Suppose we have an arbitrary continuous parametric function $f(t)$ differentiable at any point $t$.
Further suppose we have a point at position $f(t)$ and we add $h$ units to $t$. Between time $t$ and $t+h$ the point has moved and has created a well-defined path.
I'm looking for the absolute total area that is created between the path and a straight line that passes from $f(t)$ and $f(t+h)$.

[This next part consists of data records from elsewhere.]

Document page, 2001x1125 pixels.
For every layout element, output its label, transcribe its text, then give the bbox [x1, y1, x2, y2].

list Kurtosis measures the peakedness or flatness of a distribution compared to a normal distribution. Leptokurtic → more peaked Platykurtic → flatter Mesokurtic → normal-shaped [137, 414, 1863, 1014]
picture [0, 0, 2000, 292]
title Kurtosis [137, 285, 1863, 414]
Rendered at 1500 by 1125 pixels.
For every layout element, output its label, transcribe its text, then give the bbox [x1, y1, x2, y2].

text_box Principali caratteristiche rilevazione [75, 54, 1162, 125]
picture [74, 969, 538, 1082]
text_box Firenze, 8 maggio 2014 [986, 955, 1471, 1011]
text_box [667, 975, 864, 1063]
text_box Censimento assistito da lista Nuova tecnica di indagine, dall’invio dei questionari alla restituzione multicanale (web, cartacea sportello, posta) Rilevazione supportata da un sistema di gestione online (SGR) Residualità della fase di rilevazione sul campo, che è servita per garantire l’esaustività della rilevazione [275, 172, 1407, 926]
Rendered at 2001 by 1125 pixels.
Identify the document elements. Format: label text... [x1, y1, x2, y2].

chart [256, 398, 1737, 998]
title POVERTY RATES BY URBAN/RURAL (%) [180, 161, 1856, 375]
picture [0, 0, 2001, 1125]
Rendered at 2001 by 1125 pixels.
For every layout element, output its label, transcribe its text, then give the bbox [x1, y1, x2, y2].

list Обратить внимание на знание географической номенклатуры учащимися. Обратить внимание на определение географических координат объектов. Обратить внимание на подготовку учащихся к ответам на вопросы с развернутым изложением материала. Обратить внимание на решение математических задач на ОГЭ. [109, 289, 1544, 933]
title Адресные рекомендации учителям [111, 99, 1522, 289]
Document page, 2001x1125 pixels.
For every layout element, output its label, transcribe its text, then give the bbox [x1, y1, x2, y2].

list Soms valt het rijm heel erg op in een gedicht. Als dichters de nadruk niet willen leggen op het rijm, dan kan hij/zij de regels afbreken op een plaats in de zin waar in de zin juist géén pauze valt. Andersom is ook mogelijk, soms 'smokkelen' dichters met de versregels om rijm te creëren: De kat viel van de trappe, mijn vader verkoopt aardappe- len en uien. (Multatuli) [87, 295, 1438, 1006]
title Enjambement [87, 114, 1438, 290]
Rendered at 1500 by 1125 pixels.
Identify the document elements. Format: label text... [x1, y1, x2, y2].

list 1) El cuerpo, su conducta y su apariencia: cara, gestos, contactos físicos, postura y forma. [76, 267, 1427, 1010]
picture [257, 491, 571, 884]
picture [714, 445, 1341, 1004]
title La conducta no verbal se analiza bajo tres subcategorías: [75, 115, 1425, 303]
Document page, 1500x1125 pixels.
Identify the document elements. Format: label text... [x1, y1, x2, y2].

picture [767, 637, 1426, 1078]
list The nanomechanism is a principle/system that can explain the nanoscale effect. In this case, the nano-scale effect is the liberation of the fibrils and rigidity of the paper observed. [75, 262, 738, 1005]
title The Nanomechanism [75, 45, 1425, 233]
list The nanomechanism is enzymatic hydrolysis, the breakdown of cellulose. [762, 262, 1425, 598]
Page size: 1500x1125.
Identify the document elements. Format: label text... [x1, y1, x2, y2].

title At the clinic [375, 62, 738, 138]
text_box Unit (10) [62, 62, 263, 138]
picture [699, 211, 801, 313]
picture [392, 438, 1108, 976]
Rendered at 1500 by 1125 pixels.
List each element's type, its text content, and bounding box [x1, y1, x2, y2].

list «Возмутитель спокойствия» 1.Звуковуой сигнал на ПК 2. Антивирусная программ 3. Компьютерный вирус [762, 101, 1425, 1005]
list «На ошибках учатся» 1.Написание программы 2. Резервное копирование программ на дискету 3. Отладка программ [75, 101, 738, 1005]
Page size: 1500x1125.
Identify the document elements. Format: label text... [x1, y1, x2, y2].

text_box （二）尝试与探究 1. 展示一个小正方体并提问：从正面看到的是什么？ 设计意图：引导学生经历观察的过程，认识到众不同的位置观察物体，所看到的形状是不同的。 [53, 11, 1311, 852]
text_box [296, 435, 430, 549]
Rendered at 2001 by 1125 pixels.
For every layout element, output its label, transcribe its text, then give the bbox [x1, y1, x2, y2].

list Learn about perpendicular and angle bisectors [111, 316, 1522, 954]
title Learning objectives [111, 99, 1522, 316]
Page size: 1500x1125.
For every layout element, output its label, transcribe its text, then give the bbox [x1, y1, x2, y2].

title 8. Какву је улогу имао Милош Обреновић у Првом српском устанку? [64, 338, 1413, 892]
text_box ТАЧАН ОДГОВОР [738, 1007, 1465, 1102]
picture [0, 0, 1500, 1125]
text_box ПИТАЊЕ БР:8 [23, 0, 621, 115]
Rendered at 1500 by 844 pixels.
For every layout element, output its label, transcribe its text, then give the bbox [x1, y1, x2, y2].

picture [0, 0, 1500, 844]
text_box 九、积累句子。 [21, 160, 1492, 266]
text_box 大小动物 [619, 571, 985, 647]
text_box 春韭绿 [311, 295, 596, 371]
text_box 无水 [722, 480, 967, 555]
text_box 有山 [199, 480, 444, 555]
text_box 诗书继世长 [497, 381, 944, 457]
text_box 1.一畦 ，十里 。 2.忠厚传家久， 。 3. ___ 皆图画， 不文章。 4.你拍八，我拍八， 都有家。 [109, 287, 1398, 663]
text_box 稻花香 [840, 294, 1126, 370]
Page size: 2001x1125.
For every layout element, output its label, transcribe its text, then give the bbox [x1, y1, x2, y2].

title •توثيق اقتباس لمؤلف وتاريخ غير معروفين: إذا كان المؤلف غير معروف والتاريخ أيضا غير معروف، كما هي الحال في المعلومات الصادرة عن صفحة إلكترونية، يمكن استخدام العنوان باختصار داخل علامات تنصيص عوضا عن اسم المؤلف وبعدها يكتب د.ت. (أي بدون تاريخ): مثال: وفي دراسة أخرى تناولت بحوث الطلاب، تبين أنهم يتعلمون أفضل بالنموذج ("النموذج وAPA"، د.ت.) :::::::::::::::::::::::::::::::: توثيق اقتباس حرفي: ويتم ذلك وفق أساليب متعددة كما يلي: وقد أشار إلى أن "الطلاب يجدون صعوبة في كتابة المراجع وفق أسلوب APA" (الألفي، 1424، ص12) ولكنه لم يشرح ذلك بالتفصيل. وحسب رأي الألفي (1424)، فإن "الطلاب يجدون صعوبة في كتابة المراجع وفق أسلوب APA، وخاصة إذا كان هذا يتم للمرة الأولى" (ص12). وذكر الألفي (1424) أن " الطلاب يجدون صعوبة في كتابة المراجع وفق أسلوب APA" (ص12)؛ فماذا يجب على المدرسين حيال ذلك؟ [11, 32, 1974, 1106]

Here is an image to help clarify:
EDIT:
$f(t)$ is a 2 dimensional vector and the picture shows a two dimensional space.
@Garmekain , regards. Hope this will be useful. So in the problem, we have $$ f(t) = (x(t), y(t)) $$ I may not give full detailed answer here. In a point of view : to calculate the area, you may transform the straight line (from $f(t_{0})$ to $f(t_{0}+h)$) and all the points on the curve so that $$(x(t_{0}),y(t_{0})) \rightarrow (0, 0)$$ and $$(x(t_{0}+h),y(t_{0}+h)) \rightarrow (|l|, 0)$$ $|l|$ is the length of the straight line.
This can be done by translating all the points by referring translation $(x(t_{0}),y(t_{0}))$ to $(0, 0)$, and then make a rotation of $ -\theta $. (*The rotation $-\theta$ is clockwise)
$$ \left[ \begin{matrix} X(t) \\ Y(t) \end{matrix} \right] = \left[ \begin{matrix} \cos(-\theta) & -\sin(-\theta) \\ \sin(-\theta) & \cos(-\theta) \end{matrix} \right] \left[ \begin{matrix} x(t)-x(t_{0}) \\ y(t)-y(t_{0}) \end{matrix} \right] $$ The $$ \left[ \begin{matrix} x(t)-x(t_{0}) \\ y(t)-y(t_{0}) \end{matrix} \right] $$ is the result of the translation.
Then the area can be calculated by the integral below : $$ A = \int_{t_{0}}^{t_{0} + h} |Y(t)| dt $$
Thanks. All the best.